The Bon Air Elementary School was built in 1924 and provides offices for about 70 school system employees. It is "not physically or fiscally prudent to renovate."
"It should be demolished," was Tom Doland's recommendation for the building now housing the school system's Instruction Division Center, better known as the old Bon Air Elementary School.

Visitors to the building on McRae Road are greeted with a musty smell, peeling paint, wires hanging from light fixtures and the sound of old window air conditioners grinding to keep the old school comfortable. Suggesting that the old building has "charm" was greeted with disbelief from the staff. The brick building was last renovated in 1956.

Doland, the Matoaca district school board member, was once on the school's staff and had an office in the building for several years. At the school board meeting last week, Doland made it clear that new offices for the instructional support staff were long overdue.

The question before the school board, however, was not to renovate, but where to move.

Ukrop's corporate headquarters moved to Henrico County in February, making available this 25,672 square feet of office space on Southlake Boulevard (just off Midlothian Turnpike). The school system will pay $2.4 million for a five-year lease.
While Dr.

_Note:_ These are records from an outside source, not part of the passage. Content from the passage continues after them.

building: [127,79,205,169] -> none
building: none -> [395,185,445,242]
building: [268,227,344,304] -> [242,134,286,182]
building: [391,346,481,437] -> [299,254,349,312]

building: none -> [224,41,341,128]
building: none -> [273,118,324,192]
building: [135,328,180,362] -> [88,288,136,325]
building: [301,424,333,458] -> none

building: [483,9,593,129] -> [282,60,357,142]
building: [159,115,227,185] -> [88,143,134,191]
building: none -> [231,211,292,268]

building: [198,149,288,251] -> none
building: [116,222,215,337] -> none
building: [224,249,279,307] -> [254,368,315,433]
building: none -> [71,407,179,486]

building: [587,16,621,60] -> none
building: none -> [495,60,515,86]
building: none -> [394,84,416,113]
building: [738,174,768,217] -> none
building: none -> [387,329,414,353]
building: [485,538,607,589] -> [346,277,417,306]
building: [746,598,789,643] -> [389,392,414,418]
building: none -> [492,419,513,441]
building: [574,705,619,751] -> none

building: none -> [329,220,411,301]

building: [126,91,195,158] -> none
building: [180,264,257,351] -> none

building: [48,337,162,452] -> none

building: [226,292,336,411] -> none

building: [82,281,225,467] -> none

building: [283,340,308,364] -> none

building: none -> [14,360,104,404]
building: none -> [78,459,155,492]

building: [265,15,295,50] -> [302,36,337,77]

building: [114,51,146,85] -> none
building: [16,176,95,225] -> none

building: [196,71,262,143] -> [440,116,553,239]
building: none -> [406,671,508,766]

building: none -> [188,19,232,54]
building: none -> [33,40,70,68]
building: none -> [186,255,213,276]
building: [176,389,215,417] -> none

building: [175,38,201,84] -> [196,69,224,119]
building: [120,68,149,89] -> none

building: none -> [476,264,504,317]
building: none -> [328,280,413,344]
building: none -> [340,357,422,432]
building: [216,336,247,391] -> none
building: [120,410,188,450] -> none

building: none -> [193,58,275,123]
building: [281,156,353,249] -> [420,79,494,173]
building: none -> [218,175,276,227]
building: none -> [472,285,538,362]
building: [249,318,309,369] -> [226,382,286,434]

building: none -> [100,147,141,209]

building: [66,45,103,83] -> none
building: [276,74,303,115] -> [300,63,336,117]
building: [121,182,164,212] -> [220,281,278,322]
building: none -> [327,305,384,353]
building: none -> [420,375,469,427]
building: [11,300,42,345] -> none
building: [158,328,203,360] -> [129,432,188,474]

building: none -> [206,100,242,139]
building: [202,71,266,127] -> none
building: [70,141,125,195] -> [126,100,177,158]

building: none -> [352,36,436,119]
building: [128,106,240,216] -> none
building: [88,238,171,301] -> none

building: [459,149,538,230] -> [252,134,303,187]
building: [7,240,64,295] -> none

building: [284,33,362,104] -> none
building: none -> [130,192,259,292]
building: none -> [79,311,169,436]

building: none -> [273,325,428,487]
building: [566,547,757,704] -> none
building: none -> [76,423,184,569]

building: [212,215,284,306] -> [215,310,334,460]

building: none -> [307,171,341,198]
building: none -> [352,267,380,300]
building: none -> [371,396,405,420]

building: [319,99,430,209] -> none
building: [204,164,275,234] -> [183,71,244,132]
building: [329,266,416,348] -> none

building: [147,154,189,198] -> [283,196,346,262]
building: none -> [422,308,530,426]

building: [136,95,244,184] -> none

James Schroeder, the Midlothian district school board member, pushed for renting office space for ten years at Beaufont Mall on Midlothian Turnpike across from Cloverleaf Mall, Doland, Marshall Trammell and Dianne Pettitt preferred a five-year lease on the old Ukrop's corporate headquarters on Southlake Boulevard.

The lease on the 25,672 square feet of office space (with an additional 13,060 square feet of warehouse space elsewhere) was estimated to total about $2.4 million.

The case for one office building over the other mostly turned on when the school system should build its own office building for its administrative staff.

Schroeder said leasing was a better use of cash flow in the short and middle term, while the other board members preferred to take a longer view, building in the next five to 10 years.

"We keep putting it off, and it's never popular to build something other than schools," explained Trammell.

"We need to take care of our employees," said Pettitt.

Doland argued there were also administrative benefits in gathering the school staff in the same location, instead of keeping them spread out across the county.